■ REQUIRED ACTION: Wherever the line with "de quoi vous couvrir." sits in the listing below, transcribe from it up to and including the line with "volgyi-cave ; II", exactly, and leave the remaining lines out.

■ DATA RECORDS:

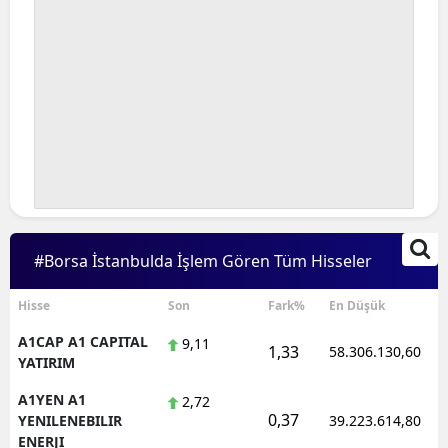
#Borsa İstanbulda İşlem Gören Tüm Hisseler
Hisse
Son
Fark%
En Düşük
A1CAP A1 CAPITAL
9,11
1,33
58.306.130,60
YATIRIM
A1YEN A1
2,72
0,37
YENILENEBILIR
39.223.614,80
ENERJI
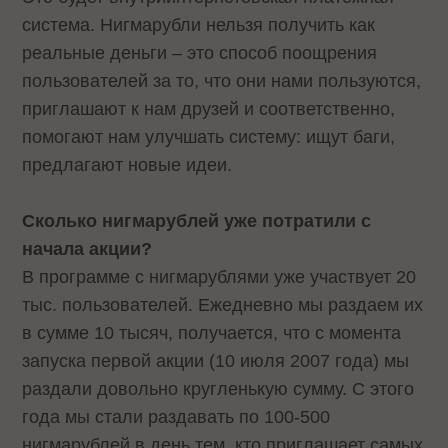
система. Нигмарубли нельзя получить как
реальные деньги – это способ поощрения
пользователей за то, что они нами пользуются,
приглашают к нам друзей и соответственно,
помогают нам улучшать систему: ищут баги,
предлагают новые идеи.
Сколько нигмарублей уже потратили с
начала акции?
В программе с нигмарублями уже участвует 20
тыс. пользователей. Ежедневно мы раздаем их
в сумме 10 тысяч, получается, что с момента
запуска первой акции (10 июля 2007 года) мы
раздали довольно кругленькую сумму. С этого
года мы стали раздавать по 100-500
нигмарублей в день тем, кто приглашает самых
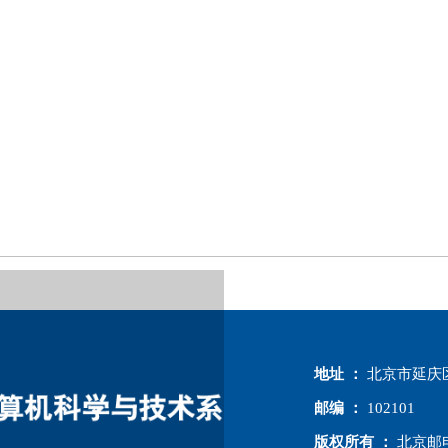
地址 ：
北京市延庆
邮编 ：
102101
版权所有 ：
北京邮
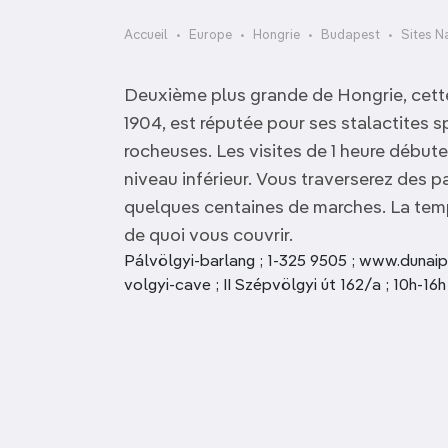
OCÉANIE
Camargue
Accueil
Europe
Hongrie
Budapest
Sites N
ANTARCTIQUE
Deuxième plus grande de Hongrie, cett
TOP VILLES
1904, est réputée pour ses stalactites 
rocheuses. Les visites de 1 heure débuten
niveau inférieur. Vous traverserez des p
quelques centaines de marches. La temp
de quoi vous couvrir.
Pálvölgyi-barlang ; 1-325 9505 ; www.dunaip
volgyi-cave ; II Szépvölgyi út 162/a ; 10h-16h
...
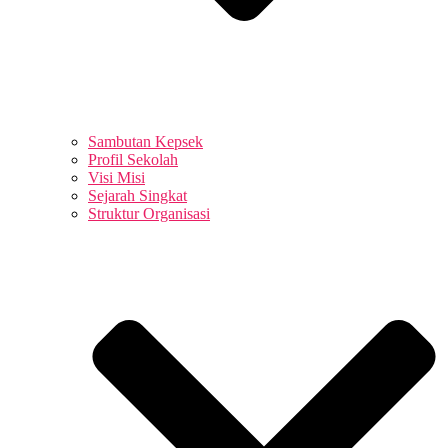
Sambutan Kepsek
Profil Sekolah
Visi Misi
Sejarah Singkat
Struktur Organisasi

■ RESULT OF THIS EXERCISE:
de quoi vous couvrir.
Pálvölgyi-barlang ; 1-325 9505 ; www.dunaip
volgyi-cave ; II Szépvölgyi út 162/a ; 10h-16h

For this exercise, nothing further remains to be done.